Na een week vol slecht nieuws: vier ingrepen die volgens onderwijsexperts het verschil kunnen maken
Beeld Getty Images

Daarom pleit Van Houtte voor een structurele hervorming van het beroep, in een zogenaamd loopbaanpact. Zo’n pact moet de job van leerkracht opnieuw aantrekkelijk maken. “Leerkrachten hebben een redelijk vlakke loopbaan: er bestaan weinig opportuniteiten om promotie te maken”, zegt Van Houtte. “Ervaren leerkrachten raken snel uitgeblust omdat ze altijd hetzelfde doen. Waarom maken we hen geen mentor van jonge leerkrachten? Zo geef je hen een nieuwe uitdaging en krijgt die laatste groep betere ondersteuning.”

Ook mensen zonder lerarendiploma horen thuis op school

De tijd die een leerkracht en leerling doorbrengen, is kostbaar. Daarom moet ze koste wat het kost beschermd worden, meent pedagoog Pedro De Bruyckere (Arteveldehogeschool). “Ik zou er alles aan doen zodat de tijd in de klas naar leren kan gaan. Om toezicht te houden, heb je geen lerarendiploma nodig. Laat vrijwilligers dat doen. Door het lerarentekort blijft er budget over voor vakken waar we geen leerkracht vinden. Gebruik dat geld om mensen zonder onderwijsdiploma aan te werven voor zulke taken.”
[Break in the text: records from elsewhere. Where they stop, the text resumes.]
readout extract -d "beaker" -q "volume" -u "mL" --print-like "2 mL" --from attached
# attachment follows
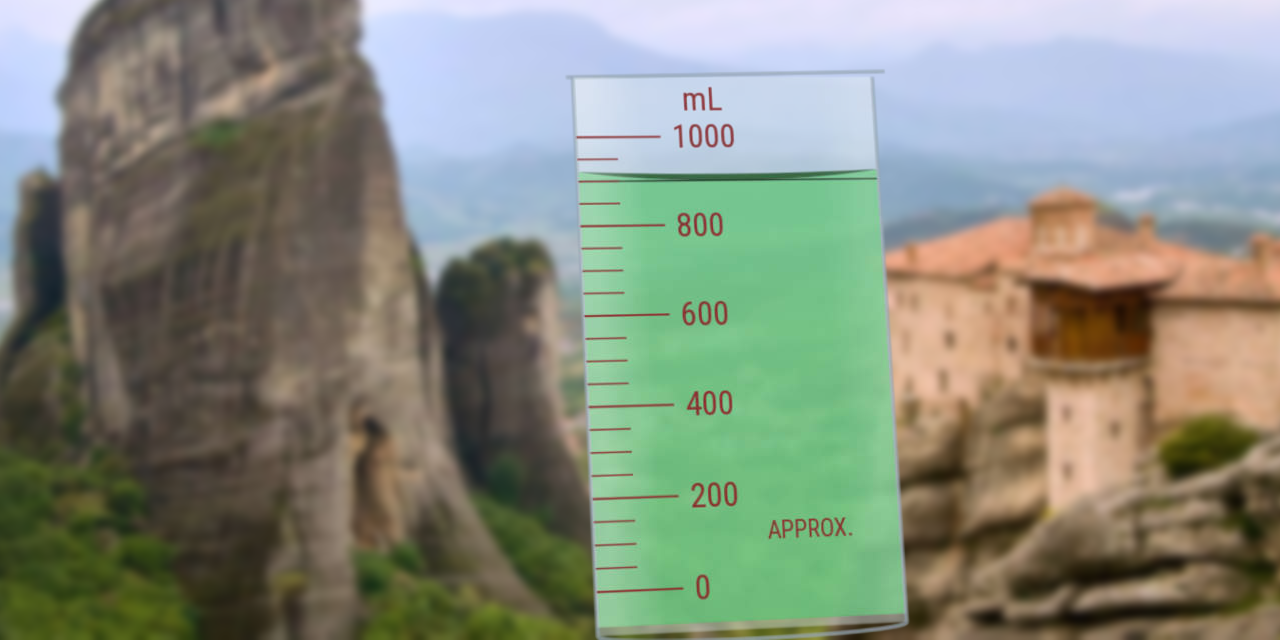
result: 900 mL
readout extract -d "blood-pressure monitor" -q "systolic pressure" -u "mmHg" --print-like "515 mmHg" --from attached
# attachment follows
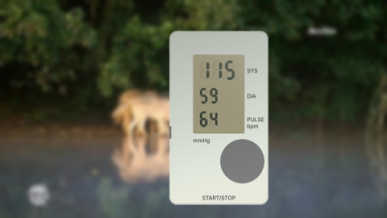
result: 115 mmHg
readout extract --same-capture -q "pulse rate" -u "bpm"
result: 64 bpm
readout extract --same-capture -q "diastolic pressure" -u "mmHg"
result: 59 mmHg
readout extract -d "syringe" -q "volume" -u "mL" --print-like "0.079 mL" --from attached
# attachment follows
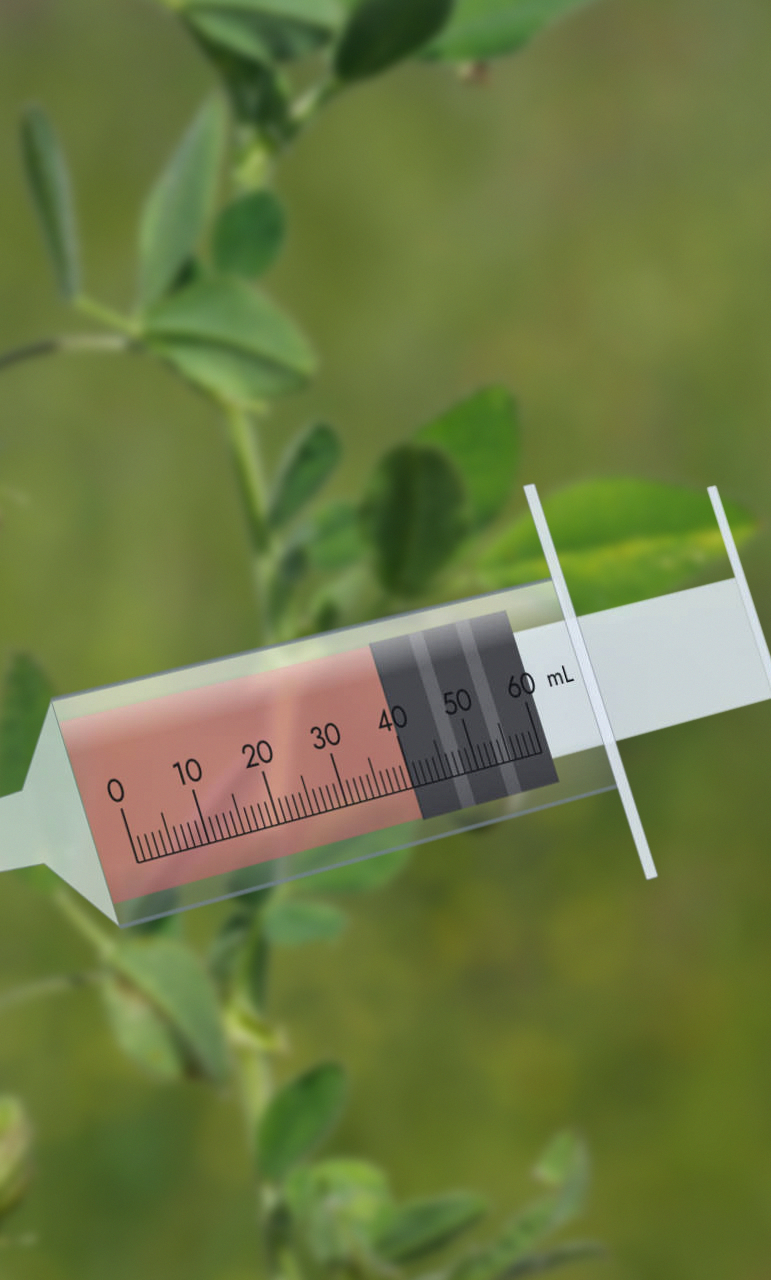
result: 40 mL
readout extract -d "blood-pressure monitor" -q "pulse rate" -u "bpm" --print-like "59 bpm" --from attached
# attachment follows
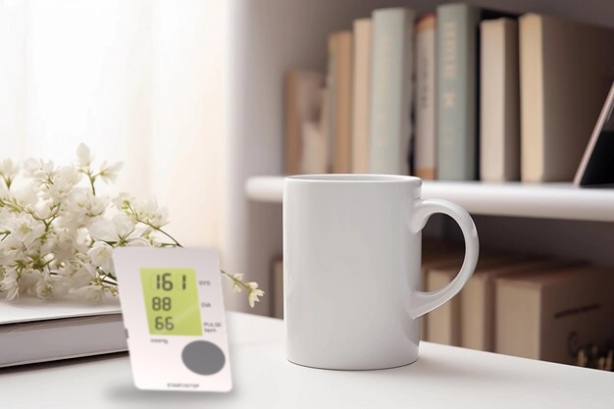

Op die manier kunnen leerkrachten zich focussen op hun kerntaak: lesgeven. “In de praktijk gaat een kwart van de tijd tussen leerling en leerkracht verloren door onderbrekingen”, zegt De Bruyckere. “Denk maar aan een leerling die te laat komt, administratie die in orde gebracht moet worden of een omroep die door de intercom klinkt. Na een onderbreking hebben leerlingen veel tijd nodig om zich weer te concentreren. Ouders, leerlingen en de scholen moeten zich daar meer bewust van zijn en bijvoorbeeld meer belang hechten aan op tijd komen. Het zijn kleine dingen, maar met meer impact dan je denkt.”